All lines from the one containing "مجاز در خیابان زیبادشت" to the end of the entries below should be output exactly as they appear. No other lines should be output.
# # # #
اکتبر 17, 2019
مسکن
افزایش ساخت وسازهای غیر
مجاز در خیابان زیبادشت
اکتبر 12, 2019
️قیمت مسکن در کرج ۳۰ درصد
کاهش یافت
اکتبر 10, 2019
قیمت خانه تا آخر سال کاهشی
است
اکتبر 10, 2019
# # # #
# COMPLETED EXERCISE
مجاز در خیابان زیبادشت
اکتبر 12, 2019
️قیمت مسکن در کرج ۳۰ درصد
کاهش یافت
اکتبر 10, 2019
قیمت خانه تا آخر سال کاهشی
است
اکتبر 10, 2019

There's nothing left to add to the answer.